Exercise data: Begin
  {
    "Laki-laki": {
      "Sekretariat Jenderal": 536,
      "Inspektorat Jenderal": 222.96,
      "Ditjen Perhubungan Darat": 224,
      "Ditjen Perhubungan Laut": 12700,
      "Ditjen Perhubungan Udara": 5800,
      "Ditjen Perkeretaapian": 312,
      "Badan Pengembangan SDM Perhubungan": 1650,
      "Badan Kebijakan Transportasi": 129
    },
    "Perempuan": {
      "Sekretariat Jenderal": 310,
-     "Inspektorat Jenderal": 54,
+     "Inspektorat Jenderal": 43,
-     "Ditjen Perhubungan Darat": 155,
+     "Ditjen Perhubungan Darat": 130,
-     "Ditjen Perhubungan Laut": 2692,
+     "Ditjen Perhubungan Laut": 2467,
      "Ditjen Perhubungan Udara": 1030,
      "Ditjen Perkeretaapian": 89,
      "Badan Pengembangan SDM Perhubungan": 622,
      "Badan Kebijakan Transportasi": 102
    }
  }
Exercise data: End
Exercise data: Begin
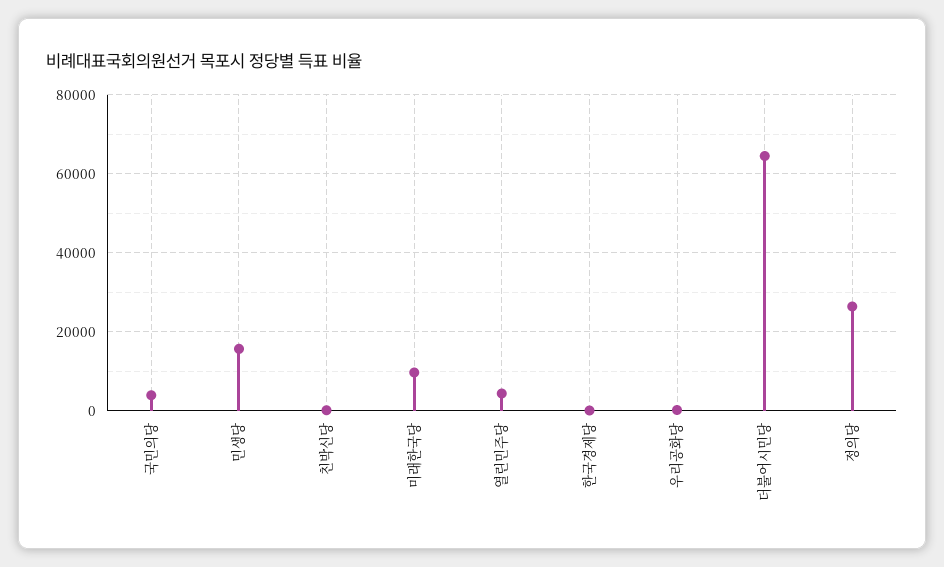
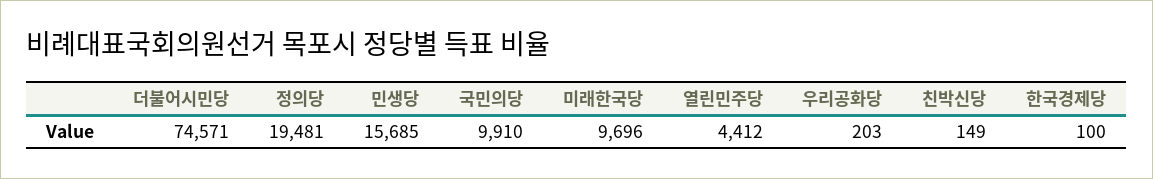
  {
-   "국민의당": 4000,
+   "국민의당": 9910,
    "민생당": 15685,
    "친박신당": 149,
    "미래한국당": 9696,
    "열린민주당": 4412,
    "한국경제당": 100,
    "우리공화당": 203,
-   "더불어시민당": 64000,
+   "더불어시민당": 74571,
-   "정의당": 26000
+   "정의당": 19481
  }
Exercise data: End
Directions:
Across the listing above, find all lines where the word "Udara" is present and copy them.

Result of this exercise:
      "Ditjen Perhubungan Udara": 5800,
      "Ditjen Perhubungan Udara": 1030,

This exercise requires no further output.